The coaches will increase Delhi's capacity by 8,000 beds, federal home minister Amit Shah said on Twitter after a meeting with the capital's region chief minister, Arvind Kejriwal.
With more than 22,000 active cases, Delhi is the third-worst affected region after the states of Maharashtra and Tamil Nadu. Mr Kejriwal has said the number of cases in the city is expected to cross half a million by the end of July.
India's coronavirus wards on rails
Indian media have reported numerous cases of patients being turned away from overburdened Delhi hospitals and dying without treatment. There has also been an outcry over the high cost of beds and coronavirus treatment at private hospitals.
Ashwani Jain, a 45-year-old businessman, succumbed to the coronavirus in an ambulance as his family pleaded with several hospitals to take him in.
"It won't matter to them but I have lost my father, he was the world to me," his 20-year-old daughter Kashish told Agence France-Presse.
His brother Abhishek said hospitals refused to admit him even though an app set up by the city government indicated that beds reserved for Covid-19 patients were available.
India began converting railway coaches into hospital wards in March as it halted train services and imposed a nationwide lockdown to contain the spread of the coronavirus.
"These wards will be equipped with necessary facilities for patients, doctors and nurses," Railways Minister Piyush Goyal told The National at the time.
Mr Goyal said his ministry planned to convert at least 5,000 coaches for use in case of a shortage of hospital space in the country.

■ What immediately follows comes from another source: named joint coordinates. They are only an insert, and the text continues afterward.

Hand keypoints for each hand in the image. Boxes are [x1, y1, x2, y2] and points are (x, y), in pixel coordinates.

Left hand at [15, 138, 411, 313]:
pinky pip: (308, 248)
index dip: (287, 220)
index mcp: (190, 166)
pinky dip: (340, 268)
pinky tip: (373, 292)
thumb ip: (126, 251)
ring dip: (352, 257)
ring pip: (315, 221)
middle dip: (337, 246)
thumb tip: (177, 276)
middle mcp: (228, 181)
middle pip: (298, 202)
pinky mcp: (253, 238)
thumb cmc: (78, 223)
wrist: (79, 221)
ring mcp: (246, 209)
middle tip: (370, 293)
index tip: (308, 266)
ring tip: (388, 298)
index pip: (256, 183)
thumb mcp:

Mr Shah, the home minister, said on Sunday a committee was looking into providing 60 per cent of private hospital beds in Delhi at low cost for coronavirus patients, and fixing the cost of testing and treatment. A report would be submitted on Monday, he said.
He said the government would also double testing in the city, especially in containment zones, conduct a door-to-door health survey of residents and provide sufficient supplies of oxygen cylinders and ventilators.
Delhi, with about 20 million people, accounts for more than 1,000 of the 9,195 coronavirus deaths among India's 1.3 billion population.
India is currently the fourth-worst affected country in the world with more than 320,000 cases after another record daily increase of nearly 12,000 confirmed infections reported by the health ministry on Sunday.